## Task goal:
Apart from the pictures, the listing is to be returned exactly.

== Data for analysis ==

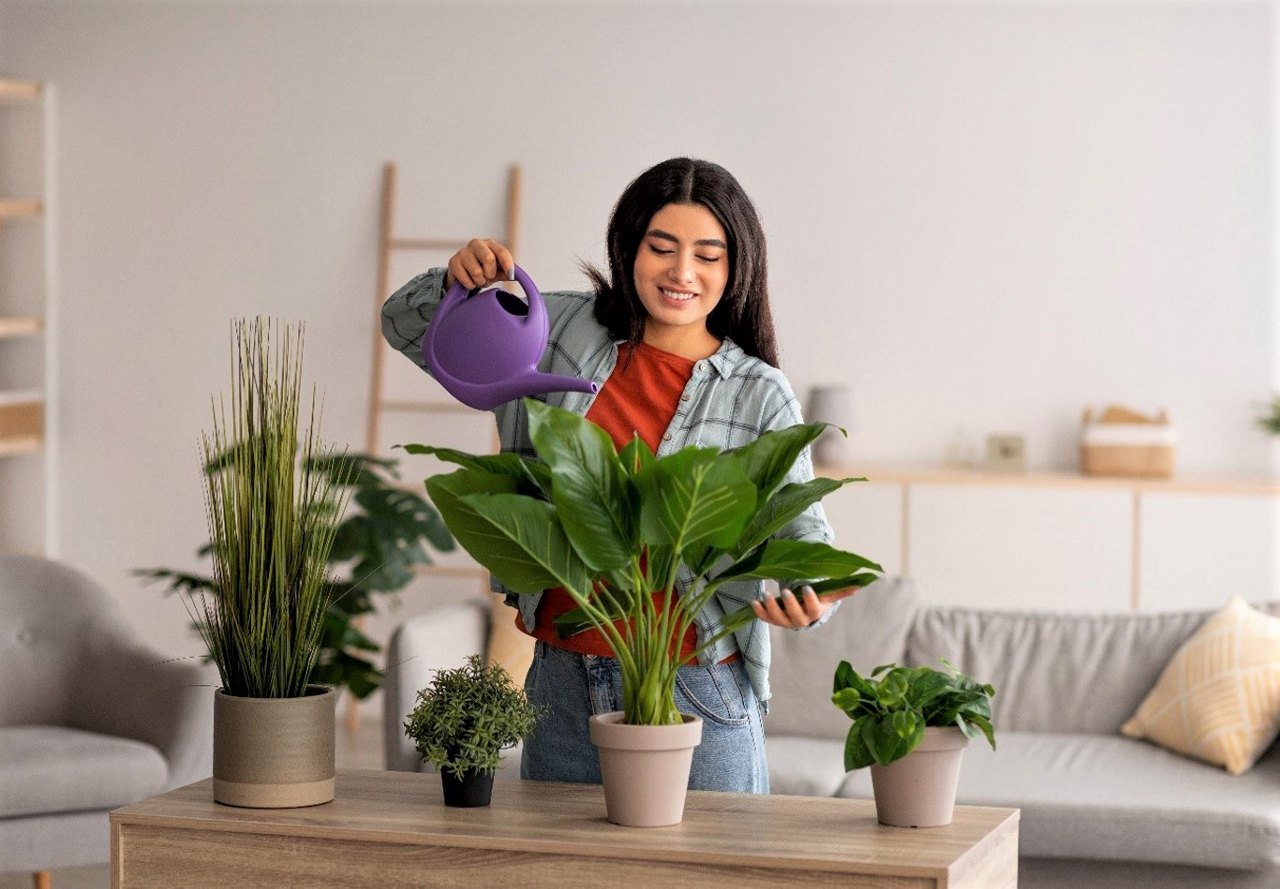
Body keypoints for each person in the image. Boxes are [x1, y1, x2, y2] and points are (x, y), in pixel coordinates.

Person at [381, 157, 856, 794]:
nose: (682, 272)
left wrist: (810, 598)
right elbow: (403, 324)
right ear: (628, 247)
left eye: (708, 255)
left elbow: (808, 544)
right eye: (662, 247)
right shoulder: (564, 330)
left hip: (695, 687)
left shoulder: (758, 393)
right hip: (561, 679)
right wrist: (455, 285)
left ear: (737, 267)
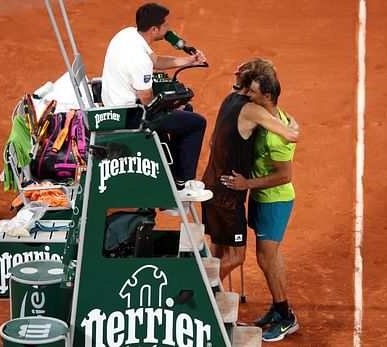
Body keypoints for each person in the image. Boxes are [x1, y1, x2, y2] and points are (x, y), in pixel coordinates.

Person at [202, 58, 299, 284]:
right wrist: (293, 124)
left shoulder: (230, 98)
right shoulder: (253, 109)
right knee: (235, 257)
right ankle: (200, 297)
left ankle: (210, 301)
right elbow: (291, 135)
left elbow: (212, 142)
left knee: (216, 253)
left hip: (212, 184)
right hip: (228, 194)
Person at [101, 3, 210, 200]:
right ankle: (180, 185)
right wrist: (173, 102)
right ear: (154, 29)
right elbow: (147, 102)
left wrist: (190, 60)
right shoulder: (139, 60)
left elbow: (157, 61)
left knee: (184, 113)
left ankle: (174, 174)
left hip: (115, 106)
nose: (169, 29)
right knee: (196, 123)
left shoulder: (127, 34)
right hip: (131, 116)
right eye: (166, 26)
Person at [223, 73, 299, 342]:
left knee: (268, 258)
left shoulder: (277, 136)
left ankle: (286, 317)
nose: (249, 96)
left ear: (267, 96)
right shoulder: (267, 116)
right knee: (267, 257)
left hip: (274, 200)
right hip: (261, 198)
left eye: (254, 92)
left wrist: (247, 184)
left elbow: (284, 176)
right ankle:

===

## Task response:
Body keypoints for each person in the image. Boxes are [x1, y1, x2, y2] and points are (x, y), in pixel coordinates.

Person at [381, 157, 856, 794]:
nose: (682, 272)
left wrist: (810, 598)
right elbow: (403, 324)
right ear: (628, 247)
left eye: (708, 255)
left elbow: (808, 544)
right eye: (662, 247)
right shoulder: (564, 330)
left hip: (695, 687)
left shoulder: (758, 393)
right hip: (561, 679)
right wrist: (455, 285)
left ear: (737, 267)
Body keypoints for each person in the image. Boxes are [x1, y1, x2, y2] and points are (x, y), in pixel coordinates.

Person at [202, 58, 299, 284]:
right wrist: (293, 124)
left shoulder: (230, 98)
right shoulder: (253, 109)
right knee: (235, 257)
right ankle: (200, 297)
left ankle: (210, 301)
right elbow: (291, 135)
left elbow: (212, 142)
left knee: (216, 253)
left hip: (212, 184)
right hip: (228, 194)
Person at [101, 3, 210, 200]:
right ankle: (180, 185)
right wrist: (173, 102)
right ear: (154, 29)
right elbow: (147, 102)
left wrist: (190, 60)
right shoulder: (139, 60)
left elbow: (157, 61)
left knee: (184, 113)
left ankle: (174, 174)
left hip: (115, 106)
nose: (169, 29)
right knee: (196, 123)
left shoulder: (127, 34)
right hip: (131, 116)
right eye: (166, 26)
Person at [223, 73, 299, 342]:
left knee: (268, 258)
left shoulder: (277, 136)
left ankle: (286, 317)
nose: (249, 96)
left ear: (267, 96)
right shoulder: (267, 116)
right knee: (267, 257)
left hip: (274, 200)
right hip: (261, 198)
left eye: (254, 92)
left wrist: (247, 184)
left elbow: (284, 176)
right ankle:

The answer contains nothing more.